I feel as if I have this incredible weight inside right now and I can’t quite put it into words. Actually, I don’t even know what it is really. I just know that there’s something… there. I want to let it out, or at least find a way to let it out, but I can’t find a way to let it out until I know what it is I want to let out.

Does any of that make sense?

I don’t know what I’m babbling about really. I’m just… not really sure about some things right now I suppose and it’s taking its toll on me. I know that I posed a lot of questions in the previous post, but now the questions aren’t so loud in my head. That doesn’t mean there aren’t other questions, but the whole worrying about the future thing isn’t as large and looming as it was a while ago.

What I want to do most is sleep. Perhaps I’m using sleep as an escape, but I want to sleep to make the time go by faster. Except there is this damned thing called responsibility.
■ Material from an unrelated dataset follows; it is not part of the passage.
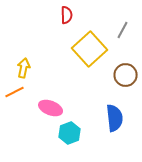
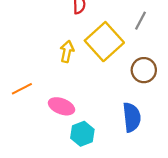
yellow arrow: (24, 68) -> (67, 51), moved

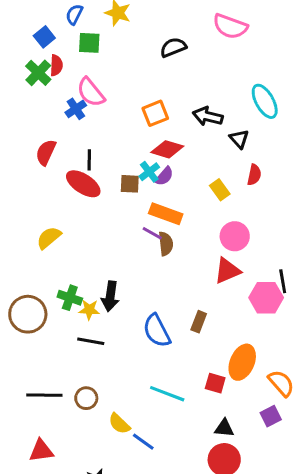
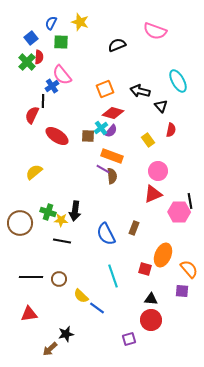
black line: (89, 160) -> (43, 101), moved
cyan line: (167, 394) -> (113, 276), turned 50
purple square: (271, 416) -> (182, 291), turned 32

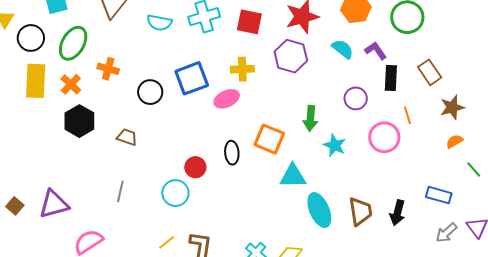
In other news… more like site news (that should be properly placed in the aside, but I’m lazy tonight). If you want to find out what happened to Boscardin over the weekend, I explain it for a bit here in the first paragraph. I also want to give Boscardin a revamp, but right now, I’ve not the time, which makes me a little sad. It’s okay. I’ll live.

I always do, despite how depressed I can get, I always live. And this weekend, I got an email that really cheered me up. Not to mention getting to hang out with a really cool buddy on a really awesome couch.